Minimalism in Interior Design was always known to be a fad. People who called themselves minimalists were seen more on Instagram and Facebook feeds than on the earth. Minimalistic Spaces – the very few that got made – were more spaces for exhibit and show than real places to live or do business in. But then came the Pandemic.
If the number of conversations I have had this last one month with customers wanting their home to be done in minimalistic design is an indicator, then it does seem that Minimalism is here to roost. And it is not for the Instagram pages this time – it is more because the kaam wali baai has suddenly become dispensable – something that young families no longer want to depend on.

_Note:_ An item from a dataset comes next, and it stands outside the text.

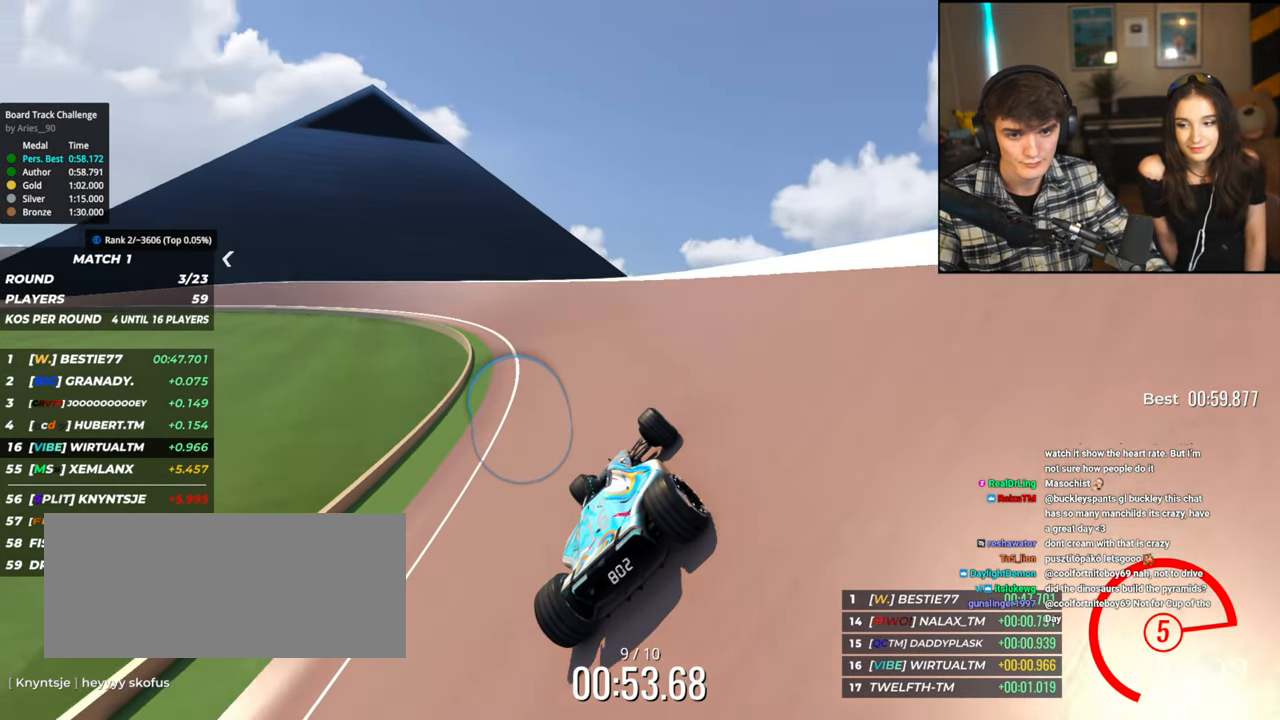
{"keys": ["left", "up"], "events": [[117, "left", "up"], [200, "left", "down"], [350, "left", "up"], [400, "left", "down"]]}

With the Pandemic forcing families into a self-help mode and cleaning robots and machines having a field day in the home, young couples seem to be confident of dumping the dependence for good, not wanting to return to the earlier normal. The young ones are asking for their homes to be designed with LESS – less furniture, less clutter, less storage – just enough to get by the daily routine, while at the same time optimized for automation to ensure the machines and robots can roam free and the daily chore can be done with LESS involvement. This is not the Minimalism as understood and studied by designers of the yesteryears but its new Avatar, I prefer to call it called MinimAtion (Minimalism + Automation) and it is causing Interior Designers to rework not just their designs but also their skills and abilities.